Mother Blame: Psychology’s Shame

10/01/2015

Mothering is tough, one of the hardest jobs in the world. I had absolutely no idea of just how tough it was until I became one myself. Then I discovered that there is no manual, there’s this horrible thing called mother guilt and our culture doesn’t give us much support (lots of lip service, sure, but minimal support). If only there was a profession that could be helpful to us….wait a minute! As a psychologist myself, I eagerly turned toward my field to get assistance only to find that not only had we not been all that useful but at times we’ve been downright terrible.

Mental health professionals have accused mothers of everything from creating schizophrenia and autism to not protecting their children or protecting their children too much. We’ve often blamed mothers for their children’s problems or for any difficulties the family itself is experiencing (talk about broad shoulders). Treatment usually is on mothering behaviors but rarely on the needs of the mother herself. The field of psychology also has ignored the realities of mothers in theory, research and practice. There is very little theory or research on the process of mothering. Moreover, treatment of issues that affect mothers, like postpartum depression, the “supermom” phenomenon, and high rates of depression in general, is minimal at best. Consequently, psychology has a lot to answer for with respect to the mothers whom we serve.

The research that has been done on mothers has been met with a deafening silence. We know that married women with children are much more likely to suffer from depression than any other group yet we say nothing about the reasons why this is true.
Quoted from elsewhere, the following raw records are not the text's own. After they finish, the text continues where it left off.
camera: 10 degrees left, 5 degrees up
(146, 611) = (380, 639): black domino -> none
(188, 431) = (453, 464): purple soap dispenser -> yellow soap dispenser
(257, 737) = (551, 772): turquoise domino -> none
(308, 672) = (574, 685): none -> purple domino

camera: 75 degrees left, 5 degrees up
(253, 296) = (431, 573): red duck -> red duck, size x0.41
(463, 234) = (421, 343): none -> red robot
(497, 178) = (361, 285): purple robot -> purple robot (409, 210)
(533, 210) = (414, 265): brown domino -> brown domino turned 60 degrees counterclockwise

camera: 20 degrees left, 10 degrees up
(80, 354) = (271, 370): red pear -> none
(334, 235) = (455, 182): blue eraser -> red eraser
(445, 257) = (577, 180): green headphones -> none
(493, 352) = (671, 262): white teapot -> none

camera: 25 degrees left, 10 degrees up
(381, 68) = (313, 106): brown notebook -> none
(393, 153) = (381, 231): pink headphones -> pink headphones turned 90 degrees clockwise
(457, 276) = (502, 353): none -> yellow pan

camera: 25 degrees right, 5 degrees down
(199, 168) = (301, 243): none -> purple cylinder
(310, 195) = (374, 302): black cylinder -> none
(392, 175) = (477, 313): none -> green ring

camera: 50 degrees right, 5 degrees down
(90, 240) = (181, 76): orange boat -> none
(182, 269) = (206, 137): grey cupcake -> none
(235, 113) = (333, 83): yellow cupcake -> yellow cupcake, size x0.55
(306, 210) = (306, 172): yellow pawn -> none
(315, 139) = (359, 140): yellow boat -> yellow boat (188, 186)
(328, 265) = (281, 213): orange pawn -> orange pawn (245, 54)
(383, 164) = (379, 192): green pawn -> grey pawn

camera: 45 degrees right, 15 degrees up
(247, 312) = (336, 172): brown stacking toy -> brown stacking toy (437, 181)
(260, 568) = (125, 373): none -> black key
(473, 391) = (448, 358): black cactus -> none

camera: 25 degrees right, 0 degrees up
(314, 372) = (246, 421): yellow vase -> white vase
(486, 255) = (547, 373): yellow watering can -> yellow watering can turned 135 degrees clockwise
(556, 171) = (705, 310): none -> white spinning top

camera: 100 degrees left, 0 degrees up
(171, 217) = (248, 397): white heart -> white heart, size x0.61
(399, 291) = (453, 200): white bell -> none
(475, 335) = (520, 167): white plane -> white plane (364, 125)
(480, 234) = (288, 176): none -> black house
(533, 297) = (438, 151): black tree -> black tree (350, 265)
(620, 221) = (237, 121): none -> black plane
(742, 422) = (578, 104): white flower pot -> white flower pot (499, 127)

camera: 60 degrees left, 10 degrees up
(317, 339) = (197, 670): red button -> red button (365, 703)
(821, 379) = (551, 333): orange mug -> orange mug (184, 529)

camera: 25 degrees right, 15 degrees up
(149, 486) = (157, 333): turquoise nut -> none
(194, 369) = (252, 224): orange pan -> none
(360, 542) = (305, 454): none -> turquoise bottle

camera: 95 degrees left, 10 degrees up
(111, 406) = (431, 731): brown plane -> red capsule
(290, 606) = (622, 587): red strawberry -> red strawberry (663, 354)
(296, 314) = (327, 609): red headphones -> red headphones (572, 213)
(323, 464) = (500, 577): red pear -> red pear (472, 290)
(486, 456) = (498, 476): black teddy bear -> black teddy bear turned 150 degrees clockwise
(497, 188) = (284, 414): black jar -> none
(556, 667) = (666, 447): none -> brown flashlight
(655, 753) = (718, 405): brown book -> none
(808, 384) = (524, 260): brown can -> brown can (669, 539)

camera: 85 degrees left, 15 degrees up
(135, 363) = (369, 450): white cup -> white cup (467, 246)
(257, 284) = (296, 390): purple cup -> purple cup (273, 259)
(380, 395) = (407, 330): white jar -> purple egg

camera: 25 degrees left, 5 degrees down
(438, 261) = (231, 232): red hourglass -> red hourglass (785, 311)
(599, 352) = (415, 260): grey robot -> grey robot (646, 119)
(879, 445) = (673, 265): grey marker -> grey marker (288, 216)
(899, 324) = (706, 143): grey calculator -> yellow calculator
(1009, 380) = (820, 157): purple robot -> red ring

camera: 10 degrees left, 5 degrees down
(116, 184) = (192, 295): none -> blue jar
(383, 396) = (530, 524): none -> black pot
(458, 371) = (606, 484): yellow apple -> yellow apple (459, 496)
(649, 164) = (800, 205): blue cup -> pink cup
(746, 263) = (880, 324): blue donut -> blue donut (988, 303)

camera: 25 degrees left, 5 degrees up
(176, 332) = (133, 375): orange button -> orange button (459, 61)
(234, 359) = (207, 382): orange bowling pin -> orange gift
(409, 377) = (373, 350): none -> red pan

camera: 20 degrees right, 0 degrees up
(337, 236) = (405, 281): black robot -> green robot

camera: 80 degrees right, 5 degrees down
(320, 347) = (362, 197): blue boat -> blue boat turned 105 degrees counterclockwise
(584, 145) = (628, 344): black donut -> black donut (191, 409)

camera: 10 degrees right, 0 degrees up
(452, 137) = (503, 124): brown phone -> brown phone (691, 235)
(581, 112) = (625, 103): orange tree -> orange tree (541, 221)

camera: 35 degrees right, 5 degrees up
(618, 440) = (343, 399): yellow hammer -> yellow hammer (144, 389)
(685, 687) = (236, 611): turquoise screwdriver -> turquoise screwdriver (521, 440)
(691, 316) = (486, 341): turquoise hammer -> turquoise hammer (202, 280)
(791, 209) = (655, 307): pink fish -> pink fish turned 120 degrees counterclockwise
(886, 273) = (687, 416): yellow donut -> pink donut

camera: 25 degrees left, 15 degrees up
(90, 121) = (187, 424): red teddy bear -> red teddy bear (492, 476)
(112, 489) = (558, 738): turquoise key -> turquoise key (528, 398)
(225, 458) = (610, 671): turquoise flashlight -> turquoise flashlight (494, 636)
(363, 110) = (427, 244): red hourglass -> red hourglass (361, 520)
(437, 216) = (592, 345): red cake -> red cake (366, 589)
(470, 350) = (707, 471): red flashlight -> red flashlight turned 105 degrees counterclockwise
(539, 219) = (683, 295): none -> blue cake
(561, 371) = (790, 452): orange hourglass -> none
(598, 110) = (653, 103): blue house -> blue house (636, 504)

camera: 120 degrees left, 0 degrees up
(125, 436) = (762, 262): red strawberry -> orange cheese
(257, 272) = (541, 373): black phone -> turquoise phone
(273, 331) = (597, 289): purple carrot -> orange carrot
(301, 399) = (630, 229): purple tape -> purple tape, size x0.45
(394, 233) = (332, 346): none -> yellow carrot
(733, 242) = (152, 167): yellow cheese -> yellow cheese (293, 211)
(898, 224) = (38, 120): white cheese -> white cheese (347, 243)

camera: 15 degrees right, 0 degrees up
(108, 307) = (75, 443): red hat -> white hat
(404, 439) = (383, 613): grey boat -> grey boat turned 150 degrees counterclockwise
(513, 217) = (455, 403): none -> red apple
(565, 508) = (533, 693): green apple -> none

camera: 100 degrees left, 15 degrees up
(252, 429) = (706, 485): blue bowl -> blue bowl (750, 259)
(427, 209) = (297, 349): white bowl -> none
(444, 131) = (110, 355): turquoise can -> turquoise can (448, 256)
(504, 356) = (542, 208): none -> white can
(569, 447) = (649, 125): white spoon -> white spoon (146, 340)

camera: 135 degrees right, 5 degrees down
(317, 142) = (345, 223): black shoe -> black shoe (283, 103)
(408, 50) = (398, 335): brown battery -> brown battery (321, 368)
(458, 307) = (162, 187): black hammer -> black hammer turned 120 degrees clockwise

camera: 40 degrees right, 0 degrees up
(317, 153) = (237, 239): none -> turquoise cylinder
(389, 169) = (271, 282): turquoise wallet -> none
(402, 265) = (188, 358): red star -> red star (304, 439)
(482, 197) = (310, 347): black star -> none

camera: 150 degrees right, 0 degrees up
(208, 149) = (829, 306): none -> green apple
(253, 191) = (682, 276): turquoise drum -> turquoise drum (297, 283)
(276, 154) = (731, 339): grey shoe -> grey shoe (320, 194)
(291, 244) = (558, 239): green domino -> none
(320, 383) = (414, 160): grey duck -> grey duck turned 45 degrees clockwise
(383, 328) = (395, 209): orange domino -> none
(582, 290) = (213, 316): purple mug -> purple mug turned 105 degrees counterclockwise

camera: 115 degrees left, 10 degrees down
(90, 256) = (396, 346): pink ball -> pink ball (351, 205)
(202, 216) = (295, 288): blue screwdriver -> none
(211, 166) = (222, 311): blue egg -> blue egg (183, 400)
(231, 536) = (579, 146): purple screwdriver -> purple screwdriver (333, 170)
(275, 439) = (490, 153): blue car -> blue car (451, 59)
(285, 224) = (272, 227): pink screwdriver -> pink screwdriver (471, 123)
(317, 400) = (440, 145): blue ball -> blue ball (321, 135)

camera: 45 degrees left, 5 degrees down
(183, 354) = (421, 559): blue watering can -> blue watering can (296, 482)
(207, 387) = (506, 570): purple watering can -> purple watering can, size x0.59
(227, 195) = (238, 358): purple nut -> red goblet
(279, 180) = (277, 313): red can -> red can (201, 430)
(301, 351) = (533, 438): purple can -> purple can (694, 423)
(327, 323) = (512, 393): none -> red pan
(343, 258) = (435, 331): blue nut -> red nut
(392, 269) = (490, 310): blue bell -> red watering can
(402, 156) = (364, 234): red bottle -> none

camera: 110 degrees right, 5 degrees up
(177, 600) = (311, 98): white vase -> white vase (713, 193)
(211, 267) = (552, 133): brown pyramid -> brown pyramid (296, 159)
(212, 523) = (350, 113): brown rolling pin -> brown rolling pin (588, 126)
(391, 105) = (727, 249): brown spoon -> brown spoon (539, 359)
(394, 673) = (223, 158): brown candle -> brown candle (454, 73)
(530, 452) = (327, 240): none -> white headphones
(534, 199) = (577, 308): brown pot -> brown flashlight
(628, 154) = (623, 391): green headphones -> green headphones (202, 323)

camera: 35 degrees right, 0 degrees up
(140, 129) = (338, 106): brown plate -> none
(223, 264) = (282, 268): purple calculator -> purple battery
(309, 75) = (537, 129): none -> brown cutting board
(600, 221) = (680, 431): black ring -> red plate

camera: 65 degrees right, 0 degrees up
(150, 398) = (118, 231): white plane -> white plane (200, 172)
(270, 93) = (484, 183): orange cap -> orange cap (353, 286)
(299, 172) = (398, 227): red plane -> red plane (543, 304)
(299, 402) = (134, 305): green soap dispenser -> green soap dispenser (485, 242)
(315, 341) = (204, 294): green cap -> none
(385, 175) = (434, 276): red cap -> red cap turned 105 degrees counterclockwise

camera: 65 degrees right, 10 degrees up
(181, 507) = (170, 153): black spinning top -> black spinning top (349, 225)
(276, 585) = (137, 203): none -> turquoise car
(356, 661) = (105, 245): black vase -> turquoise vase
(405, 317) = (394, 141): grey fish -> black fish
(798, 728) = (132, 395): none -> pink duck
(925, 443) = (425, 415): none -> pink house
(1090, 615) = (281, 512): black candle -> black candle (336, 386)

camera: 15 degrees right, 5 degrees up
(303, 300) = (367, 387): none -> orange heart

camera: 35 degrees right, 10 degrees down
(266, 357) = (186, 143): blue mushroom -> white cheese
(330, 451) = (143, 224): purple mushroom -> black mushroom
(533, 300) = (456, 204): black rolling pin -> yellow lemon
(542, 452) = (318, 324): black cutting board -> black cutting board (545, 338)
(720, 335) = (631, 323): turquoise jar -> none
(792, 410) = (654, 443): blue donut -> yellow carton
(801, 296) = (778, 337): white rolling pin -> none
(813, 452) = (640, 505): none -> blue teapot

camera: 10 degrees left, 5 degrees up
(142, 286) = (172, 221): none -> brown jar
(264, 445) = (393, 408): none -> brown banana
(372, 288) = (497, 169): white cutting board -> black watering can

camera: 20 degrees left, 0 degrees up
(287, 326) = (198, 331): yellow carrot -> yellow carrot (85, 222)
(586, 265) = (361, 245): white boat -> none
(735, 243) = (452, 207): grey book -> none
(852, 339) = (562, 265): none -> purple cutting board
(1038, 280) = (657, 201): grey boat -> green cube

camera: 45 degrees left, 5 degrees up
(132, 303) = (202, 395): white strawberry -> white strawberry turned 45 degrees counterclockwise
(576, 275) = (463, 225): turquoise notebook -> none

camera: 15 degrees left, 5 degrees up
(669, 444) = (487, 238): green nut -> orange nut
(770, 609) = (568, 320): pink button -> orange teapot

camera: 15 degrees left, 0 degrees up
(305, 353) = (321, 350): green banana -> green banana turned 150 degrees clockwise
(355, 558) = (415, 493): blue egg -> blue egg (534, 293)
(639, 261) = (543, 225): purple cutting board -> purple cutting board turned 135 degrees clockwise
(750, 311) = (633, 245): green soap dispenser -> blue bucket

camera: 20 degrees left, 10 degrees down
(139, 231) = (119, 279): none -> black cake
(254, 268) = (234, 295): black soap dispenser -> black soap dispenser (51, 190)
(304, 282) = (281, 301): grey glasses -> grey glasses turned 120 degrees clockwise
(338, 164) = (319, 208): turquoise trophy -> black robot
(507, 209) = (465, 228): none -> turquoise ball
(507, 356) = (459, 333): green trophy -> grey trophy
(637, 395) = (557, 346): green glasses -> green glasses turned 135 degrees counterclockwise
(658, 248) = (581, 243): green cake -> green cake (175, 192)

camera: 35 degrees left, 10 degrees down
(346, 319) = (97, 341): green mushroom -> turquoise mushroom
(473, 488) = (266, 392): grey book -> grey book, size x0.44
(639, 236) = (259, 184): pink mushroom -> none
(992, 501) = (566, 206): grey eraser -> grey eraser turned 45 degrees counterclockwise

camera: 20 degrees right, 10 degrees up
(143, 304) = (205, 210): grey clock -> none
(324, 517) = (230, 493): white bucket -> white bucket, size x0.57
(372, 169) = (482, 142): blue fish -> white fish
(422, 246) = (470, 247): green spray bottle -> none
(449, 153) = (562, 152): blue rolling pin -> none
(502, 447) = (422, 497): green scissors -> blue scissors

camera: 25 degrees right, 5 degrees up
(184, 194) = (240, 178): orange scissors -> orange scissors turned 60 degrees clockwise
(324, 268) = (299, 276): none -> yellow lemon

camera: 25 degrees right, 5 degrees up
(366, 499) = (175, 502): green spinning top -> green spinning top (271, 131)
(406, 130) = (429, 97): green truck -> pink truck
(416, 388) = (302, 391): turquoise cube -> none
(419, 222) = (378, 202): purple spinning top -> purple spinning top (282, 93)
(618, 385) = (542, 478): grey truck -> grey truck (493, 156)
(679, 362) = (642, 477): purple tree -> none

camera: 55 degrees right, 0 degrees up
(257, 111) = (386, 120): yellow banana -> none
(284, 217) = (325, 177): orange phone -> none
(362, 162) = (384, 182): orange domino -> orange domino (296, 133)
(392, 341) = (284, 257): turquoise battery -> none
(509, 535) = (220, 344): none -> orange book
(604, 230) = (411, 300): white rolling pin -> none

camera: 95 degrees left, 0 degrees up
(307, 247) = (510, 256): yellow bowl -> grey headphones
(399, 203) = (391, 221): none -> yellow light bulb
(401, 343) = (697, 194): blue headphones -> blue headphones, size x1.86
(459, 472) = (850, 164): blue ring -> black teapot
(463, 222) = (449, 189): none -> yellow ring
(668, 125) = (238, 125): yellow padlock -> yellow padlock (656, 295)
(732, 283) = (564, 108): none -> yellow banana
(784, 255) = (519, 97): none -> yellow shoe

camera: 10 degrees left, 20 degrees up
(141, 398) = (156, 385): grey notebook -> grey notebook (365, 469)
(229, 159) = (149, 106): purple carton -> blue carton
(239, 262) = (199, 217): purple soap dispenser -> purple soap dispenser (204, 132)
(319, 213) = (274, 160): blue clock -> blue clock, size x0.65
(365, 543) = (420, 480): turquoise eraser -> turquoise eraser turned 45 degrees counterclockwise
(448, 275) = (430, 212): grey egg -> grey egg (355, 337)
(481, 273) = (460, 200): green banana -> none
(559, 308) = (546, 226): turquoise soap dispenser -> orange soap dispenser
We recognize that postpartum depression is, to a large degree, caused by the lack of societal, community and partner support yet we remain quiet about the changes that must be implemented if this disease is to decrease in frequency. We realize that poverty is a huge factor in mental illness and that it is definitely a mother’s issue yet we do not play a large role in policy debates about welfare or other social programs that impact mothers. We are aware that pregnancy is an incredibly dangerous and vulnerable time for women and mothers are disproportionately affected by domestic violence yet there is no huge outcry by psychologists for mothering status to be considered in policy decisions. Why has the field of psychology been so silent about all of these issues? If we do not advocate for mothers, who will?

Mother blame in therapy also exists to a very large degree. Who among us has not seen a family or even just a child in therapy and blamed the parenting skills of the mother? Single mothers in particular come in for much of this censure because we believe there is no one else to blame. However, this type of thinking is fundamentally flawed and is only an example of the deep-seated nature of this prejudice against mothers. Instead of demanding to know why that mother left her child without supervision, we should be investigating the kind of social support and financial resources she has. Instead of faulting the mother’s parenting skills, we should be asking what kind of role models she had for mothering and determining when she last had time to spend on herself.

Good parenting skills do not exist without adequate rest and self-care. Any employer who demanded a full day’s work plus overtime without sufficient breaks would find themselves in court. Yet we expect excellent job performance under incredibly difficult conditions of mothers every single day often without breaks, weekends, holidays or sick leave. When mothers cannot do the impossible, then we fault them for their lack of perfection. When do we start examining ourselves as a society and realize that we are also accountable?

Although the field of psychology has been negligent, even harmful toward mothers, we can start doing better. Given our emphases on development, intrapsychic concerns, family processes and societal effects, we are uniquely positioned to take a leading role in providing the support most mothers so desperately need. So, the question then becomes: how are we to change this mother deficit and stop the mother blaming that is so entrenched in psychology? There are several ways we can do this.

First, we must recruit and engage mothers within our own field. Mothers themselves are often very aware of the challenges that exist for other mothers. Psychologist mothers can raise awareness, incorporate mothering issues in training and respond with compassion to the mothers we see in therapy. Moreover, if the discipline does it correctly, we can serve as role models for how to properly treat mothers.

Second, the field must raise awareness about the challenges mothers face and how these difficulties are affecting the mothers themselves, families and the larger society. Part of this awareness will involve taking a step back from our traditional individualistic focus and look at the larger picture. It is no longer acceptable to only deal with the person, family or group in front of us. Taking a systemic perspective is essential. To paraphrase one of my psychology of mothering students: to ignore the myriad challenges mothers face borders on unethical practice because we are actually doing harm.

Finally, psychologists must take a larger role in public policy and political decisions that affect mothers. Given what we know, we should no longer remain silent but instead start shouting from the rooftops. Mothers deserve no less.